Download: PS4-KHook-master.zip / GIT

Here's further details from the README.md, to quote: PS4 KHook

PS4 KHook is a minimalist kernel hooking payload. It targets 5.05 but it can be used with any firmware (or even non-PS4 systems) with modifications. It's primary intent is for exploit development / debugging though it can be used anywhere hooking is needed (though Mira is recommended for long-term hooks for things like homebrew). It doesn't require a daemon to run for state tracking as it uses a code cave and a dispatch table.

⚠️ Warning: the implementation is pretty hacky and it's not yet complete. Feel free to fork and pull request any improvements or TODO items.

Building and running

To build this payload you'll need the PS4 Payload *** from Scene Collective. Once installed, simply build this payload like so:
Code:
$ make clean
$ make
$ cat PS4-KHook.bin | nc [ps4ip:payloadport]
Important caveats

This hooking payload does have some caveats you need to be aware of before writing and installing hooks.
  • Hooks must only have one return path, and it must return 0x1337. Additionally, the payload must be compiled without optimization (-O0). The reason for this is due to the runtime function size calculation for the hooks.
  • Trampolines must be a minimum size of 10 bytes (0xA bytes).
  • Trampolines cannot contain any instructions that use RIP-relative addressing (including calls, jumps, or RIP-relative data reads/writes).
  • Kernel offsets and the code cave are for 5.05 firmware. To use this on other firmwares you'll need to port these offsets.
Adding your own hooks

Hooks should be defined in hooks.c with prototypes in hooks.h. These files already have two example hooks I wrote for debugging stuff with the IP6_EXTHDR_CHECK UAF from theflow. Use the following template for hook functions:
Code:
int my_hook()
{
    SAVE_REGISTERS;

// [hook code]

    RESTORE_REGISTERS;
return 0x1337;
}
For installing hooks, reference main.c. Here's an example for installing my_hook on the sys_dynlib_prepare_dlclose syscall with hook ID 1:
Code:
#define HOOK_DYNLIB_PREPARE_DLCLOSE     0x239380

// ...

char *kexecArgsBuffer = mmap(KEXEC_ARGS_BUFFER, 0x4000, PROT_READ | PROT_WRITE, MAP_ANONYMOUS | MAP_PRIVATE, -1, 0);

if(kexecArgsBuffer != KEXEC_ARGS_BUFFER)

• _Action item A_:
List every shell command shown in the build code block of the PS4 KHook excerpt.
The text above has no connection to the records that come next.

• _Record extracts_:
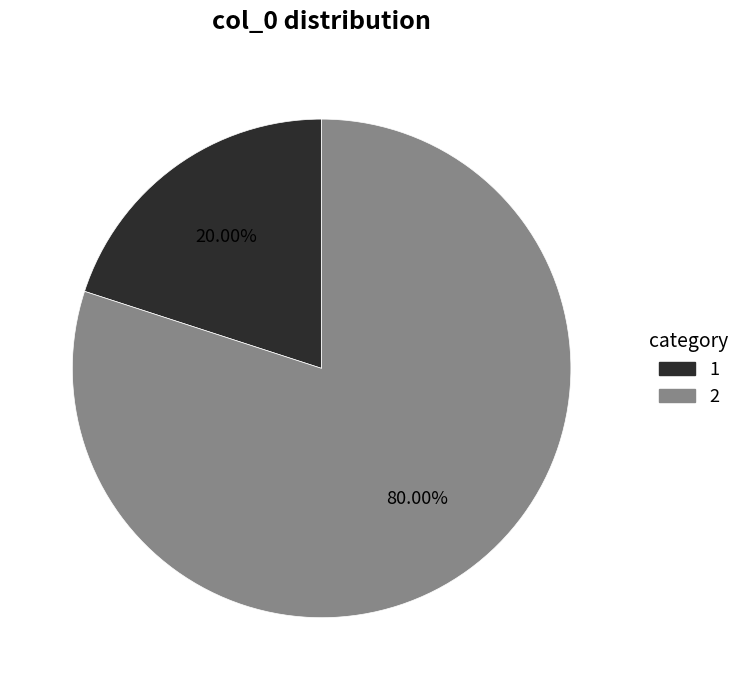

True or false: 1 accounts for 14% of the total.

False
--
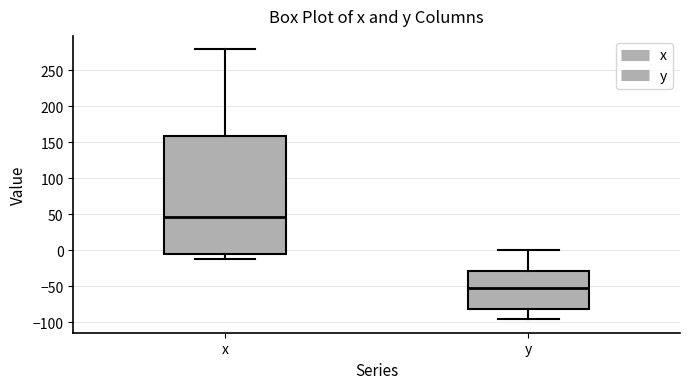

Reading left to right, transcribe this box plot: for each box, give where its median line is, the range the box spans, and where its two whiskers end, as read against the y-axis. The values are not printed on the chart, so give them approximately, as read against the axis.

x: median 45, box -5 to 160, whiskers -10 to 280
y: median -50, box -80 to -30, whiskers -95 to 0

• _Action item B_:
Please reproduce the stretch of the records from the line containing "Reading left to" through the line containing "y: median -50, box", substituting "roughly" for "approximately" and changing nothing else.

• _Your response A_:
$ make clean
$ make
$ cat PS4-KHook.bin | nc [ps4ip:payloadport]

• _Your response B_:
Reading left to right, transcribe this box plot: for each box, give where its median line is, the range the box spans, and where its two whiskers end, as read against the y-axis. The values are not printed on the chart, so give them roughly, as read against the axis.

x: median 45, box -5 to 160, whiskers -10 to 280
y: median -50, box -80 to -30, whiskers -95 to 0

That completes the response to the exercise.